The target species are usually shrimp or bottom-dwelling flat-fish such as plaice and sole, but its indiscriminate nature means that hundreds of other species with no commercial value are killed in the process. In the fishing industry these unwanted species are known by the deliberately inoffensive term 'bycatch'.
Gill-netting
Gill nets are long panels of netting that can be set at any depth in the sea, some are set just below the surface of the water, others on the sea bed. Their length varies enormously, the smallest around 70m long, the largest several kilometres. The size of the holes in the net determines the size of the fish that can be caught. Gill nets are a danger to ocean life because they cannot be used to catch targeted species. This makes them a threat to a diverse range of sea life that can become entangled in the nets.

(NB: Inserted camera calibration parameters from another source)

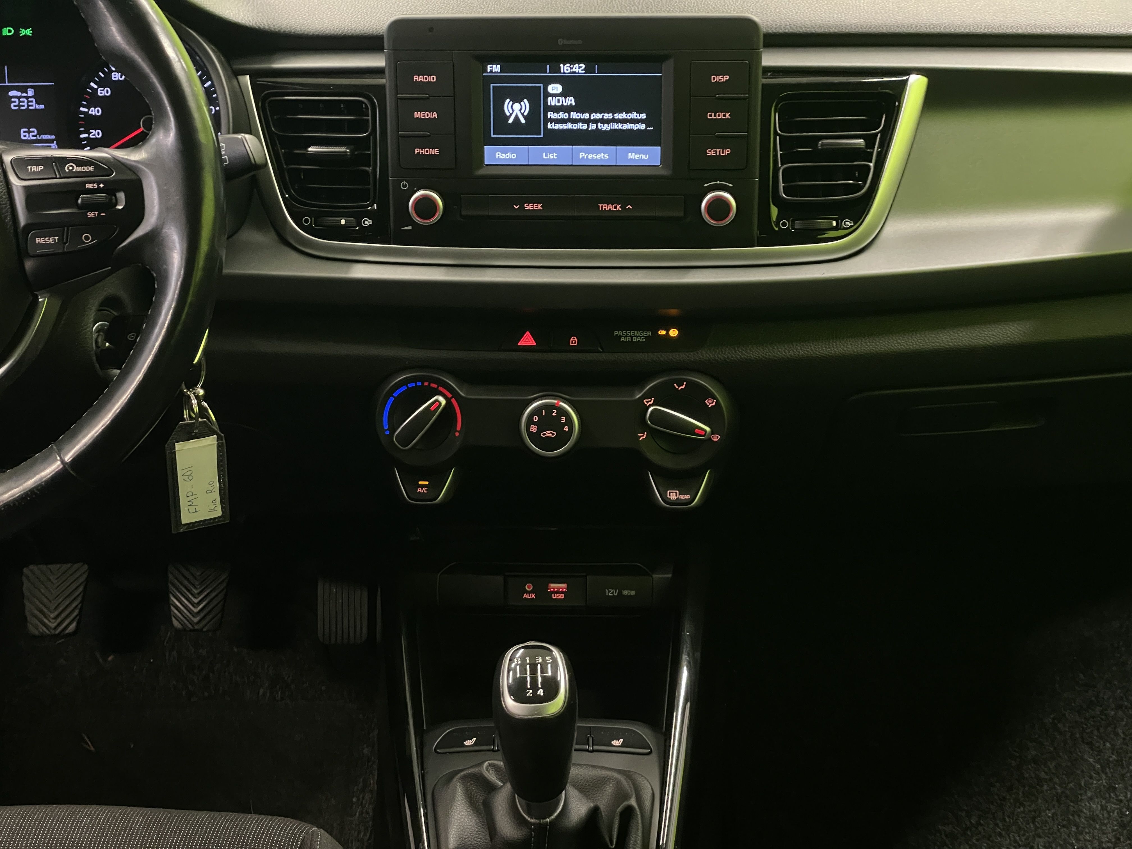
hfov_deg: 36.8
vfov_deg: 28.0
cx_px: 566
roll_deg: +0.8
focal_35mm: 52
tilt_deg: -23.1
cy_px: 424
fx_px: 1700
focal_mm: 6
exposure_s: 1/33
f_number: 2
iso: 640
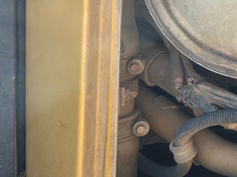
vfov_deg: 12.8
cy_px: -90
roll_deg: +3.4
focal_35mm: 110
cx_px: 441
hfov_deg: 15.2
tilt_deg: +2.3
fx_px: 753
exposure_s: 1/827
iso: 50
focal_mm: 5.7
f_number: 1.5
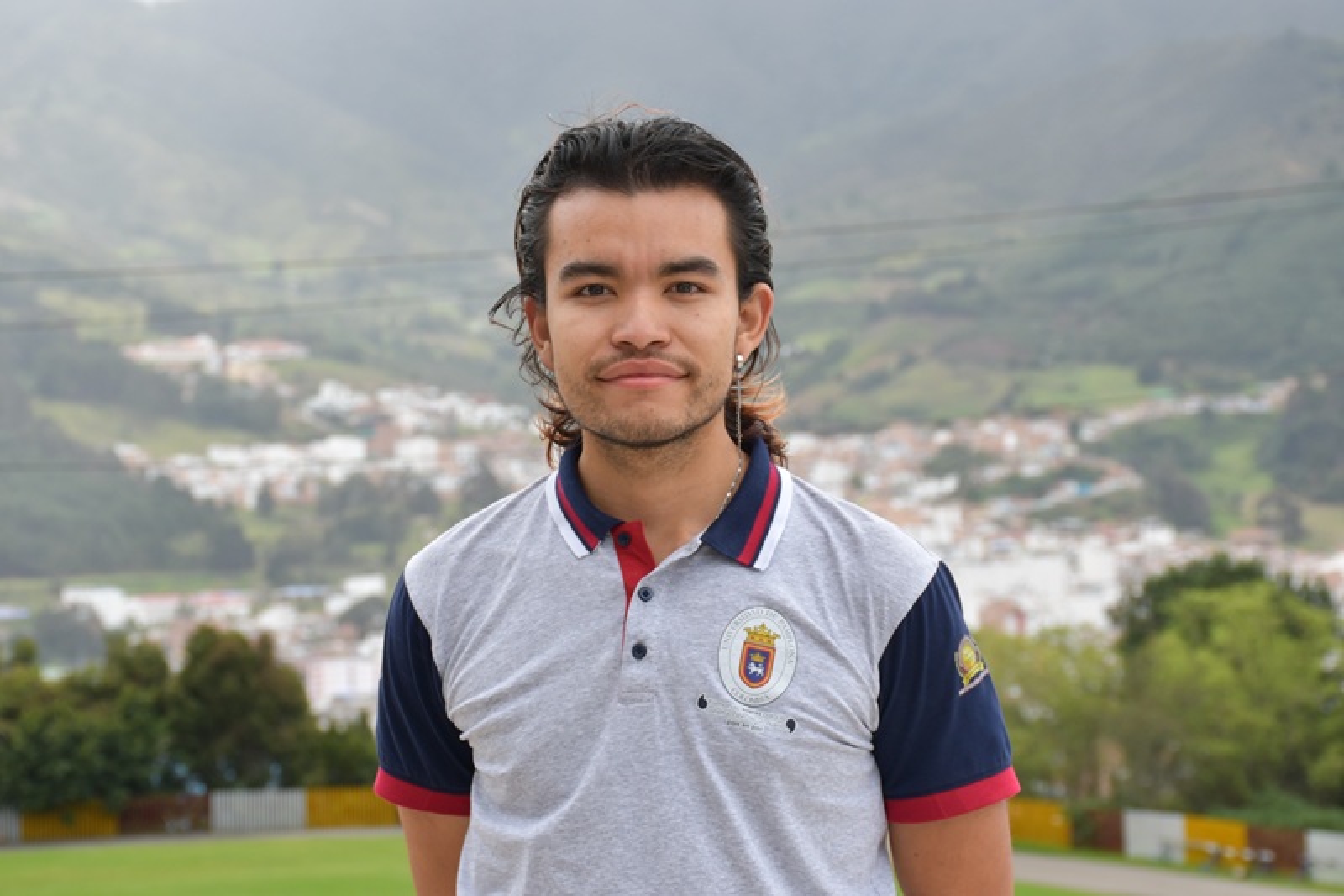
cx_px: 672
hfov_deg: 16.5
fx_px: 4628
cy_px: 448
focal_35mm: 124
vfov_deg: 11.1
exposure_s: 1/250
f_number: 7.1
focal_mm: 62
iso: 200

In the North Sea, gill nets are a particular problem for the harbour porpoise population. They are frequently caught in bottom-set gill nets, probably due to their feeding behaviour on or near the sea bed. Porpoises, which depend on echolocation to make sense of their surroundings, often fail to detect the thin but strong nylon fibres of gill nets and become entangled and drown. One study estimated that the annual bycatch of harbour porpoises in the Danish gill net fishery alone was around 7000 animals. Gill nets are primarily used to target cod, hake, pollack, ling, flatfish and dogfish.
Industrial Fishing
Industrial fishing targets small fish species for conversion to fishmeal and fish oil as opposed to direct human consumption, pose another major threat to the North Sea. The main target species are sandeels, Norway pout and sprat.
Sandeels are a vital link in the North Sea ecosystem. Feeding on zooplankton, they are fed on in turn by many predatory fish, seabirds, seals and cetaceans. Removing large quantities of these small fish may lead to a shortage of food for their predators, which include several commercially important fish species, such as cod and haddock.
It is difficult to determine the impacts that industrial fishing has on the ecosystem, but the breeding failure of kittiwake in Shetland in the 1980s and eastern Scotland in the 1990 was traced back in both cases to a local failure in the sandeel stock.
Both gill netting and industrial fishing would be prohibited from the marine reserves that Greenpeace is proposing.